HILOW: THE CLOUDS OF CUSTOMISABLE LIGHTS
CREATED BY MATTEO THUN
Panzeri was founded in the late 1940s by Carlo Panzeri who used his knowledge in the field of engineering to achieve the dream of “shedding light”. Through experimentation and combining tradition with technology, the brand became one of the leaders in the field of lighting, boasting collaborations with well-known designers who have given life to timeless products. This is the case for the Hilow, a perfect Cartesian grid of light designed by Matteo Thun, offering its customers a module with which to create infinite compositional possibilities.
Whether you prefer it suspended or on the wall, the Hilow system “expresses a great stage presence: it is as if we had hung Lucio Fontana’s cuts”, says Enzo Panzeri, Head of Design of the company, from whom we asked for more information on the new product and on his Panzeri.
The Hilow is the fourth family of products that Panzeri and Matteo Thun develop together, and it showcases design conception, philosophy and product realisation, with a complicity that is rarely found. The Hilow, a linear and simple product in geometry has orthogonal lines that intersect each other reflect the philosophy of Panzeri and the Thun studio in a timeless project, confirming their minimal vision of a product that is aesthetically simple while involving advanced technology.

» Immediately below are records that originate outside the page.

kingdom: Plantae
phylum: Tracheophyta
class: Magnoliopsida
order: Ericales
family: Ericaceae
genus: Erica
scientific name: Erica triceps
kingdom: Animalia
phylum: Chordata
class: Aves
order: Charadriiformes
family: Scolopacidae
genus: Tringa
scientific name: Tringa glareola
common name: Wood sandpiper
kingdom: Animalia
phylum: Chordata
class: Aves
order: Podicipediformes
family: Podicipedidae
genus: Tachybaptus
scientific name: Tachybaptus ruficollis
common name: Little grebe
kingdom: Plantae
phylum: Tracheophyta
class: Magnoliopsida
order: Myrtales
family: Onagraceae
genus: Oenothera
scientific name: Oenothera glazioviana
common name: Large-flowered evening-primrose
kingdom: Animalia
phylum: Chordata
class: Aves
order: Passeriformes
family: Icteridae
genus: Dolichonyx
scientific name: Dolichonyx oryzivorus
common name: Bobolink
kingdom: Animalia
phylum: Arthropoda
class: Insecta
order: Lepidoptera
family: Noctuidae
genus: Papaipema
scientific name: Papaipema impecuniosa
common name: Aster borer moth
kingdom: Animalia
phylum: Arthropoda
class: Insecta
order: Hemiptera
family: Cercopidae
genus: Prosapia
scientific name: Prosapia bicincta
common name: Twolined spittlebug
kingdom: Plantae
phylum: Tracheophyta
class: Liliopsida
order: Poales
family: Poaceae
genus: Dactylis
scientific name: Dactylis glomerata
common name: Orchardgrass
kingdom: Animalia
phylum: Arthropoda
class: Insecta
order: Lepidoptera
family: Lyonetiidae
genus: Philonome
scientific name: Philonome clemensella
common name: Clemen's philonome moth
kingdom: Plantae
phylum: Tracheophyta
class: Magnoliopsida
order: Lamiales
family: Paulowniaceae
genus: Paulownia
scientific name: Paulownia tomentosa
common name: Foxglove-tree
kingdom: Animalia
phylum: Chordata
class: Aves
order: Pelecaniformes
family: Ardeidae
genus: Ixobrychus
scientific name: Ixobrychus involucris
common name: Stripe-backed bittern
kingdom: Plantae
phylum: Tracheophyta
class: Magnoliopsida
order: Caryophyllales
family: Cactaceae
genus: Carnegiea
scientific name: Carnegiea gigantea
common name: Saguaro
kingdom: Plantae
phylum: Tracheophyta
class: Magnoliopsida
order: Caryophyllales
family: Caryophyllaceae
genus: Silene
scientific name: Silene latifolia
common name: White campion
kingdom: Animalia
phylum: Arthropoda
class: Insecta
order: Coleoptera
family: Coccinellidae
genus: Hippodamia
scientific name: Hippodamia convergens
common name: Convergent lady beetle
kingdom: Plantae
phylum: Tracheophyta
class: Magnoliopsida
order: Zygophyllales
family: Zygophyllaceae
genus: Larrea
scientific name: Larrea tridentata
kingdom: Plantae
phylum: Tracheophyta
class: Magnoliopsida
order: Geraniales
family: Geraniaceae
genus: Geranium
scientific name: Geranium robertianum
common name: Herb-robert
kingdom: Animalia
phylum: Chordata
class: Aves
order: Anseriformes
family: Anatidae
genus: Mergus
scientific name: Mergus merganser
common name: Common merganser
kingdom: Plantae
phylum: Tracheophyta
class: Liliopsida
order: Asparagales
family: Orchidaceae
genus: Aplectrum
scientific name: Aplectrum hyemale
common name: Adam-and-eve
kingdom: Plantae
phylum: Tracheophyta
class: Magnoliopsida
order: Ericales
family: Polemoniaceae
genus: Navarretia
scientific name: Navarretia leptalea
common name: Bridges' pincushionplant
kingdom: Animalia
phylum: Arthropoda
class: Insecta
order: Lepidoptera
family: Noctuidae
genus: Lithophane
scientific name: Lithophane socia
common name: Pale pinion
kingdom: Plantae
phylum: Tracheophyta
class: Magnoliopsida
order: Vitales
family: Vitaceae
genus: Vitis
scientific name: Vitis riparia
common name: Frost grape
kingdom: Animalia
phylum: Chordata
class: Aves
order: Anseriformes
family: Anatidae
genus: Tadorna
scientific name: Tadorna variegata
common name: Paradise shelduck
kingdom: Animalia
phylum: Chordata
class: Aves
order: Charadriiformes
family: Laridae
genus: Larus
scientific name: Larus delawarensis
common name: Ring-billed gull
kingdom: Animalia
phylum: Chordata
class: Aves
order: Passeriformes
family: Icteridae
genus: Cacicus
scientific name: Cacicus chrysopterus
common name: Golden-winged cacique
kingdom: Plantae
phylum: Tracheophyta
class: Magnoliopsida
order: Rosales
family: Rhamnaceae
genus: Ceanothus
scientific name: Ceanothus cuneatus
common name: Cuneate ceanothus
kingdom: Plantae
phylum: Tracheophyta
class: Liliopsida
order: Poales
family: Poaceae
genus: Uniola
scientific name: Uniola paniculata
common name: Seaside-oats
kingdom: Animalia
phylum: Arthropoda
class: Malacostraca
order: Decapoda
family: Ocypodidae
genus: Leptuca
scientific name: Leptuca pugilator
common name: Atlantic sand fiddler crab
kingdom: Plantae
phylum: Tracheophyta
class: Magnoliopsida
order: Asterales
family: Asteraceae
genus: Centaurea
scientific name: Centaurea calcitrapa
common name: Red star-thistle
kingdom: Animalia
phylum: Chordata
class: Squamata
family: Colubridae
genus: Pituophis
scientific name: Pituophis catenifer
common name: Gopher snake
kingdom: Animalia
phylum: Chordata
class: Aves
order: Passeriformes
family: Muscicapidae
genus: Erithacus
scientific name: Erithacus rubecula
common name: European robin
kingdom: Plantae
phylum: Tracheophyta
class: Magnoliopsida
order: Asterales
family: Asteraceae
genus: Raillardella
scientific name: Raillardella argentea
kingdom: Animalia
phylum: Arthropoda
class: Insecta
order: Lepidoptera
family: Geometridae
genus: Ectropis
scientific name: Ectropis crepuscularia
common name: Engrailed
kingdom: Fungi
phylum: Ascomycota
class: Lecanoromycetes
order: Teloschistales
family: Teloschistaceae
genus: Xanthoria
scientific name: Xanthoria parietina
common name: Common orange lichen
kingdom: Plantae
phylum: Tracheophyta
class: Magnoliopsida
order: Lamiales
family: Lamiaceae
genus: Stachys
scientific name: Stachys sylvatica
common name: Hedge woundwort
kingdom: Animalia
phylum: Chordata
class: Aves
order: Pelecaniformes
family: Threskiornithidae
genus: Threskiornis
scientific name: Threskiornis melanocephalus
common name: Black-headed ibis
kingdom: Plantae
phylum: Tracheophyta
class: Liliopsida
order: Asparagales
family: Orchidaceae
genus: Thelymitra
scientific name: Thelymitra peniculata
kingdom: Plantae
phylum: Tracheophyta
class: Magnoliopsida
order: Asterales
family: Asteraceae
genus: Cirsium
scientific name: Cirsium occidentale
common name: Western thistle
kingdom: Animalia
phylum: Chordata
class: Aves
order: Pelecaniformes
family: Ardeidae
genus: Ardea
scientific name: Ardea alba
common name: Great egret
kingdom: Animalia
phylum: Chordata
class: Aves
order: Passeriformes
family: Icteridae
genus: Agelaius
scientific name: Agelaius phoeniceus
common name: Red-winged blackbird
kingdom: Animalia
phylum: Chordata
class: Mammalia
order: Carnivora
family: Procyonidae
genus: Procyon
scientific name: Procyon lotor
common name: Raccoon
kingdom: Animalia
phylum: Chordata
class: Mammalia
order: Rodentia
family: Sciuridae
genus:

The base of Hilow is a drawn aluminium that has the advantage of being extruded, so all the elements that make up the product are multiple reducing waste, a theme dear to Panzeri and to the Thun studio both as regards production and as an environmental commitment. Hilow is therefore a product that optimises the use of the material with its complexity lying in the manufacturing and assembling the luminaire which creates simplicity of use for the customer.
One of the features of the Hilow is that it allows customers and designers the opportunity to customise the product, which is fundamentally valuable. With Hilow, the ambition is to create a product that grants design freedom, allowing the designer to make his own composition starting from a single module by playing with the light effects, up and down, and by moving the orthogonal grid, creating dynamic compositions.